Each line in the entries below that contains the word "footnotesize" counts once. Report how many there are and nothing more.

START Exercise data

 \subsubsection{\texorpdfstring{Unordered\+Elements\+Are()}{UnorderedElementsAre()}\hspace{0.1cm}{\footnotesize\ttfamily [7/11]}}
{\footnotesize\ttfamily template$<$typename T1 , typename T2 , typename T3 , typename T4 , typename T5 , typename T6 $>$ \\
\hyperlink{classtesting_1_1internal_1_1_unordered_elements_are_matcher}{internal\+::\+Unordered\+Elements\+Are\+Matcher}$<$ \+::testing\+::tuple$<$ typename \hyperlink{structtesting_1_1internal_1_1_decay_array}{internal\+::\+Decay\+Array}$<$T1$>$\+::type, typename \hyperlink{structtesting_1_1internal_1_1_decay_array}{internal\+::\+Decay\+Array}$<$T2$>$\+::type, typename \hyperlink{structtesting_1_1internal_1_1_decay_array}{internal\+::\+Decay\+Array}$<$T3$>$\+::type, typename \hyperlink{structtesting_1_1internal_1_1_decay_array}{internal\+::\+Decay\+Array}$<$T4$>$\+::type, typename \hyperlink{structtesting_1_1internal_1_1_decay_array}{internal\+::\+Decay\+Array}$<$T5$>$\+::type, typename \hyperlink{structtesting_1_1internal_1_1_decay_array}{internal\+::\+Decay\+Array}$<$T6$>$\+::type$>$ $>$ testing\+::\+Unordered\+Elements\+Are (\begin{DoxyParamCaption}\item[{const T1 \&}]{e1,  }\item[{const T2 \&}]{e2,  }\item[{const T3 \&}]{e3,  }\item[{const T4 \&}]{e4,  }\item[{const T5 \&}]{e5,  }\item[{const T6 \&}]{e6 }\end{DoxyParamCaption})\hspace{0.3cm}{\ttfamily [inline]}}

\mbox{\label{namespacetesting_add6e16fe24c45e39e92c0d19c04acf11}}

END Exercise data
START Exercise data

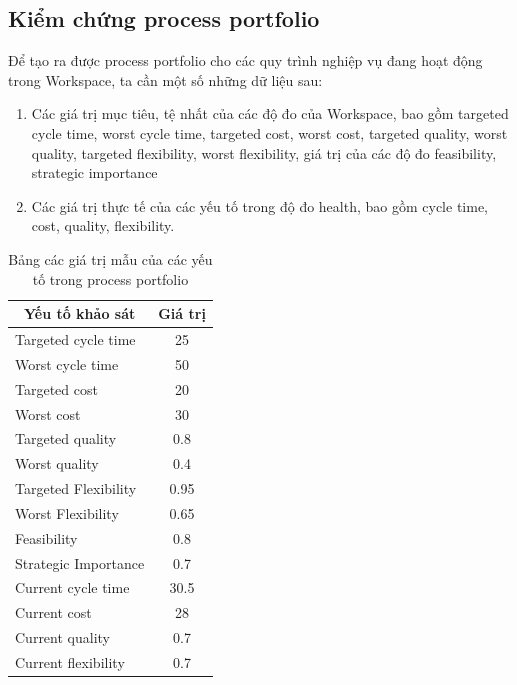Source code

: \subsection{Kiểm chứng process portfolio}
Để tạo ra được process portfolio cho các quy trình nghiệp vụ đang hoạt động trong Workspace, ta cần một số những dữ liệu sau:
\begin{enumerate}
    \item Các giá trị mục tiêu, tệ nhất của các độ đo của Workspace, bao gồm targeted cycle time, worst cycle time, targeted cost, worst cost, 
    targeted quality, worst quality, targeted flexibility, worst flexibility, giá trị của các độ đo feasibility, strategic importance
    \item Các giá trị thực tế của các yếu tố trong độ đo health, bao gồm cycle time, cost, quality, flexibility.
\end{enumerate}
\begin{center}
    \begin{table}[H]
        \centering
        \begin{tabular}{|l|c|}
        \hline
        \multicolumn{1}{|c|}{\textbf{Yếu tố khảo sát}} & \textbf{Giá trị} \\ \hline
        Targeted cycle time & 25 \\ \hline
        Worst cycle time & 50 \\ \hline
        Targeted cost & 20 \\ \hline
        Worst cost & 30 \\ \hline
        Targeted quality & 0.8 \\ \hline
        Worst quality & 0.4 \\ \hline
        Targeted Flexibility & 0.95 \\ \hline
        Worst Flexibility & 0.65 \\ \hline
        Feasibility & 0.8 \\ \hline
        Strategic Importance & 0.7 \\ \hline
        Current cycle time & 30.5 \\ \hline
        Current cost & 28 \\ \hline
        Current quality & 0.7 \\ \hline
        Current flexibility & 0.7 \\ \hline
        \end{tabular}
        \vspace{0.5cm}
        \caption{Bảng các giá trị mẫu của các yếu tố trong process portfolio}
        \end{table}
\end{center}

END Exercise data

(Exercise answer) 2